# Fall steelhead



## dustin (Nov 14, 2007)

A buddy and I are looking to come up in a week or 2 to fish. We have stocked up on Cleos and other spoons, what would be the best plan of attack? Casting harbors or bring up the boat and troll / cast? We are thinking Conneaut for a weekend trip. It’s a 4 hr drive for us so any recommendations on a hotel or if we should try a different harbor.

Thanks in advance


----------



## Andrew24 (Oct 1, 2015)

I'd bring the boat just to have that option alone just another option in your pocket


----------



## TRIPLE-J (Sep 18, 2006)

I would bring the boat also, you can always tie up and cast too


----------



## rickerd (Jul 16, 2008)

Yes bring the boat and any river from Vermilion to Conny should be a good starting point. 
Rickerd


----------



## drsteelhead (Jan 22, 2016)

Fished lower conneaut today from 10am to 3pm.

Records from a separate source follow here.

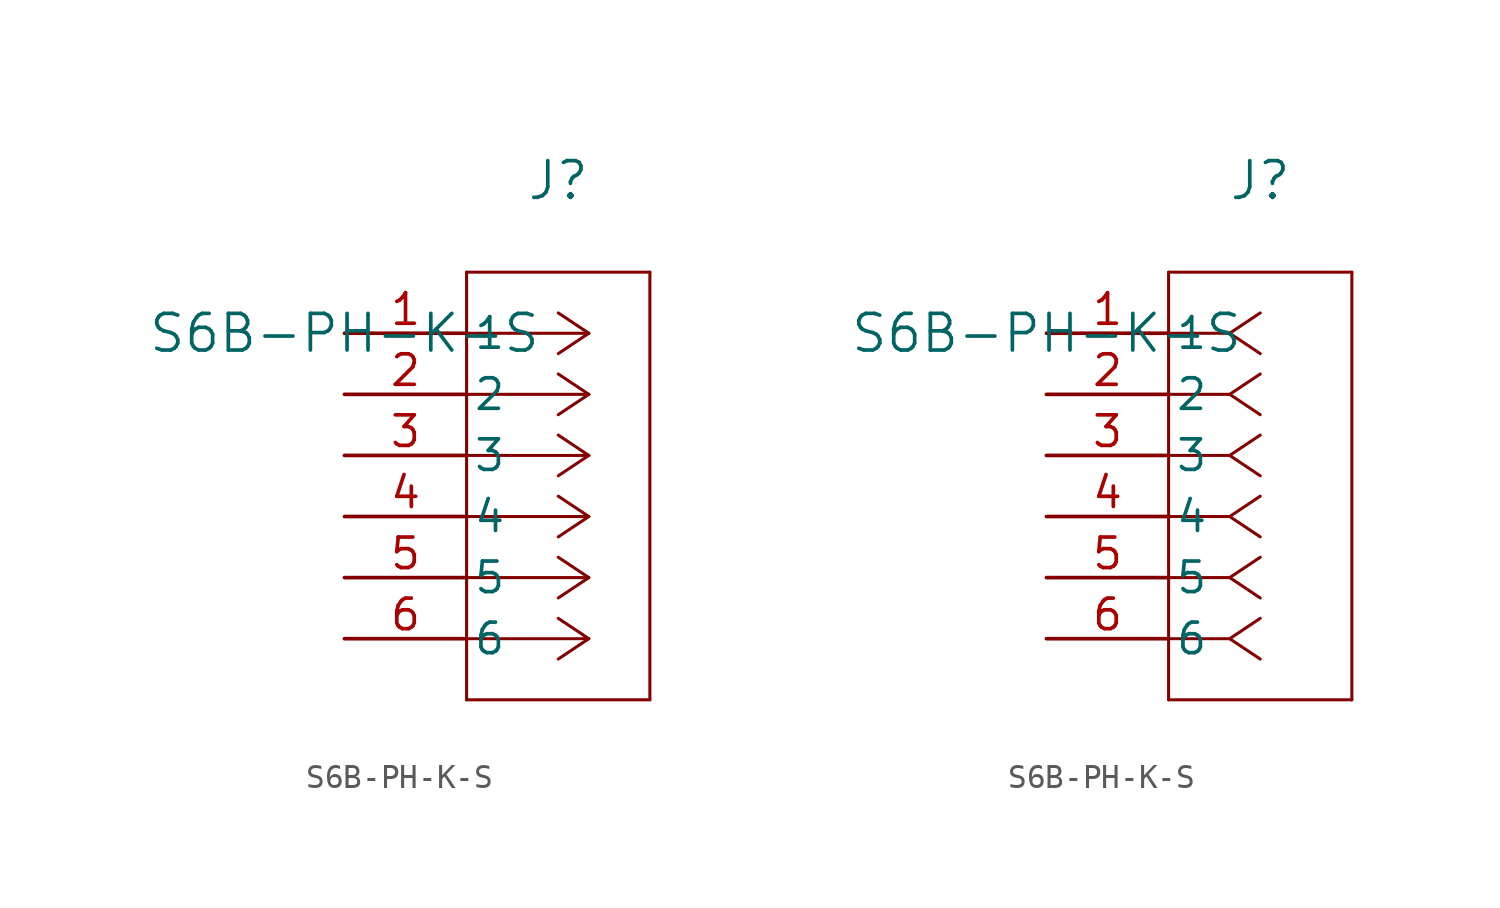
<source format=kicad_sym>
(kicad_symbol_lib
  (version 20231120)
  (generator "kicad_symbol_editor")
  (generator_version "8.0")
  (symbol "S6B-PH-K-S"
    (pin_names
      (offset 0.254))
    (property "Reference" "J"
      (at 8.89 6.35 0)
      (effects (font (size 1.524 1.524))))
    (property "Value" "S6B-PH-K-S"
      (at 0 0 0)
      (effects (font (size 1.524 1.524))))
    (symbol "S6B-PH-K-S_1_1"
      (polyline (pts (xy 5.08 -15.24) (xy 12.7 -15.24)) (stroke (width 0.127) (type default)) (fill (type none)))
      (polyline (pts (xy 5.08 2.54) (xy 5.08 -15.24)) (stroke (width 0.127) (type default)) (fill (type none)))
      (polyline (pts (xy 10.16 -12.7) (xy 5.08 -12.7)) (stroke (width 0.127) (type default)) (fill (type none)))
      (polyline (pts (xy 10.16 -12.7) (xy 8.89 -13.547)) (stroke (width 0.127) (type default)) (fill (type none)))
      (polyline (pts (xy 10.16 -12.7) (xy 8.89 -11.853)) (stroke (width 0.127) (type default)) (fill (type none)))
      (polyline (pts (xy 10.16 -10.16) (xy 5.08 -10.16)) (stroke (width 0.127) (type default)) (fill (type none)))
      (polyline (pts (xy 10.16 -10.16) (xy 8.89 -11.007)) (stroke (width 0.127) (type default)) (fill (type none)))
      (polyline (pts (xy 10.16 -10.16) (xy 8.89 -9.313)) (stroke (width 0.127) (type default)) (fill (type none)))
      (polyline (pts (xy 10.16 -7.62) (xy 5.08 -7.62)) (stroke (width 0.127) (type default)) (fill (type none)))
      (polyline (pts (xy 10.16 -7.62) (xy 8.89 -8.467)) (stroke (width 0.127) (type default)) (fill (type none)))
      (polyline (pts (xy 10.16 -7.62) (xy 8.89 -6.773)) (stroke (width 0.127) (type default)) (fill (type none)))
      (polyline (pts (xy 10.16 -5.08) (xy 5.08 -5.08)) (stroke (width 0.127) (type default)) (fill (type none)))
      (polyline (pts (xy 10.16 -5.08) (xy 8.89 -5.927)) (stroke (width 0.127) (type default)) (fill (type none)))
      (polyline (pts (xy 10.16 -5.08) (xy 8.89 -4.233)) (stroke (width 0.127) (type default)) (fill (type none)))
      (polyline (pts (xy 10.16 -2.54) (xy 5.08 -2.54)) (stroke (width 0.127) (type default)) (fill (type none)))
      (polyline (pts (xy 10.16 -2.54) (xy 8.89 -3.387)) (stroke (width 0.127) (type default)) (fill (type none)))
      (polyline (pts (xy 10.16 -2.54) (xy 8.89 -1.693)) (stroke (width 0.127) (type default)) (fill (type none)))
      (polyline (pts (xy 10.16 0) (xy 5.08 0)) (stroke (width 0.127) (type default)) (fill (type none)))
      (polyline (pts (xy 10.16 0) (xy 8.89 -0.847)) (stroke (width 0.127) (type default)) (fill (type none)))
      (polyline (pts (xy 10.16 0) (xy 8.89 0.847)) (stroke (width 0.127) (type default)) (fill (type none)))
      (polyline (pts (xy 12.7 -15.24) (xy 12.7 2.54)) (stroke (width 0.127) (type default)) (fill (type none)))
      (polyline (pts (xy 12.7 2.54) (xy 5.08 2.54)) (stroke (width 0.127) (type default)) (fill (type none)))
      (pin unspecified line (at 0 0 0) (length 5.08) (name "1" (effects (font (size 1.27 1.27)))) (number "1" (effects (font (size 1.27 1.27)))))
      (pin unspecified line (at 0 -2.54 0) (length 5.08) (name "2" (effects (font (size 1.27 1.27)))) (number "2" (effects (font (size 1.27 1.27)))))
      (pin unspecified line (at 0 -5.08 0) (length 5.08) (name "3" (effects (font (size 1.27 1.27)))) (number "3" (effects (font (size 1.27 1.27)))))
      (pin unspecified line (at 0 -7.62 0) (length 5.08) (name "4" (effects (font (size 1.27 1.27)))) (number "4" (effects (font (size 1.27 1.27)))))
      (pin unspecified line (at 0 -10.16 0) (length 5.08) (name "5" (effects (font (size 1.27 1.27)))) (number "5" (effects (font (size 1.27 1.27)))))
      (pin unspecified line (at 0 -12.7 0) (length 5.08) (name "6" (effects (font (size 1.27 1.27)))) (number "6" (effects (font (size 1.27 1.27))))))
    (symbol "S6B-PH-K-S_1_2"
      (polyline (pts (xy 5.08 -15.24) (xy 12.7 -15.24)) (stroke (width 0.127) (type default)) (fill (type none)))
      (polyline (pts (xy 5.08 2.54) (xy 5.08 -15.24)) (stroke (width 0.127) (type default)) (fill (type none)))
      (polyline (pts (xy 7.62 -12.7) (xy 5.08 -12.7)) (stroke (width 0.127) (type default)) (fill (type none)))
      (polyline (pts (xy 7.62 -12.7) (xy 8.89 -13.547)) (stroke (width 0.127) (type default)) (fill (type none)))
      (polyline (pts (xy 7.62 -12.7) (xy 8.89 -11.853)) (stroke (width 0.127) (type default)) (fill (type none)))
      (polyline (pts (xy 7.62 -10.16) (xy 5.08 -10.16)) (stroke (width 0.127) (type default)) (fill (type none)))
      (polyline (pts (xy 7.62 -10.16) (xy 8.89 -11.007)) (stroke (width 0.127) (type default)) (fill (type none)))
      (polyline (pts (xy 7.62 -10.16) (xy 8.89 -9.313)) (stroke (width 0.127) (type default)) (fill (type none)))
      (polyline (pts (xy 7.62 -7.62) (xy 5.08 -7.62)) (stroke (width 0.127) (type default)) (fill (type none)))
      (polyline (pts (xy 7.62 -7.62) (xy 8.89 -8.467)) (stroke (width 0.127) (type default)) (fill (type none)))
      (polyline (pts (xy 7.62 -7.62) (xy 8.89 -6.773)) (stroke (width 0.127) (type default)) (fill (type none)))
      (polyline (pts (xy 7.62 -5.08) (xy 5.08 -5.08)) (stroke (width 0.127) (type default)) (fill (type none)))
      (polyline (pts (xy 7.62 -5.08) (xy 8.89 -5.927)) (stroke (width 0.127) (type default)) (fill (type none)))
      (polyline (pts (xy 7.62 -5.08) (xy 8.89 -4.233)) (stroke (width 0.127) (type default)) (fill (type none)))
      (polyline (pts (xy 7.62 -2.54) (xy 5.08 -2.54)) (stroke (width 0.127) (type default)) (fill (type none)))
      (polyline (pts (xy 7.62 -2.54) (xy 8.89 -3.387)) (stroke (width 0.127) (type default)) (fill (type none)))
      (polyline (pts (xy 7.62 -2.54) (xy 8.89 -1.693)) (stroke (width 0.127) (type default)) (fill (type none)))
      (polyline (pts (xy 7.62 0) (xy 5.08 0)) (stroke (width 0.127) (type default)) (fill (type none)))
      (polyline (pts (xy 7.62 0) (xy 8.89 -0.847)) (stroke (width 0.127) (type default)) (fill (type none)))
      (polyline (pts (xy 7.62 0) (xy 8.89 0.847)) (stroke (width 0.127) (type default)) (fill (type none)))
      (polyline (pts (xy 12.7 -15.24) (xy 12.7 2.54)) (stroke (width 0.127) (type default)) (fill (type none)))
      (polyline (pts (xy 12.7 2.54) (xy 5.08 2.54)) (stroke (width 0.127) (type default)) (fill (type none)))
      (pin unspecified line (at 0 0 0) (length 5.08) (name "1" (effects (font (size 1.27 1.27)))) (number "1" (effects (font (size 1.27 1.27)))))
      (pin unspecified line (at 0 -2.54 0) (length 5.08) (name "2" (effects (font (size 1.27 1.27)))) (number "2" (effects (font (size 1.27 1.27)))))
      (pin unspecified line (at 0 -5.08 0) (length 5.08) (name "3" (effects (font (size 1.27 1.27)))) (number "3" (effects (font (size 1.27 1.27)))))
      (pin unspecified line (at 0 -7.62 0) (length 5.08) (name "4" (effects (font (size 1.27 1.27)))) (number "4" (effects (font (size 1.27 1.27)))))
      (pin unspecified line (at 0 -10.16 0) (length 5.08) (name "5" (effects (font (size 1.27 1.27)))) (number "5" (effects (font (size 1.27 1.27)))))
      (pin unspecified line (at 0 -12.7 0) (length 5.08) (name "6" (effects (font (size 1.27 1.27)))) (number "6" (effects (font (size 1.27 1.27))))))))
</source>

Started with egg sacs under float. Nothing. Then moved a little more upstream to easier water for wading. Went 2 for 3 on spoons. All fish were fresh as you would expect, the 3rd was a pretty nice hen. This is my first time catching steelhead on spoons in conneaut and I've got to say the bite is MUCH different than when catching them on the fly. I think I'll give it another go. Good luck all. P.s. I release my fish 99 percent of the time but I wanted to try and make some skein and bbq some trout.


----------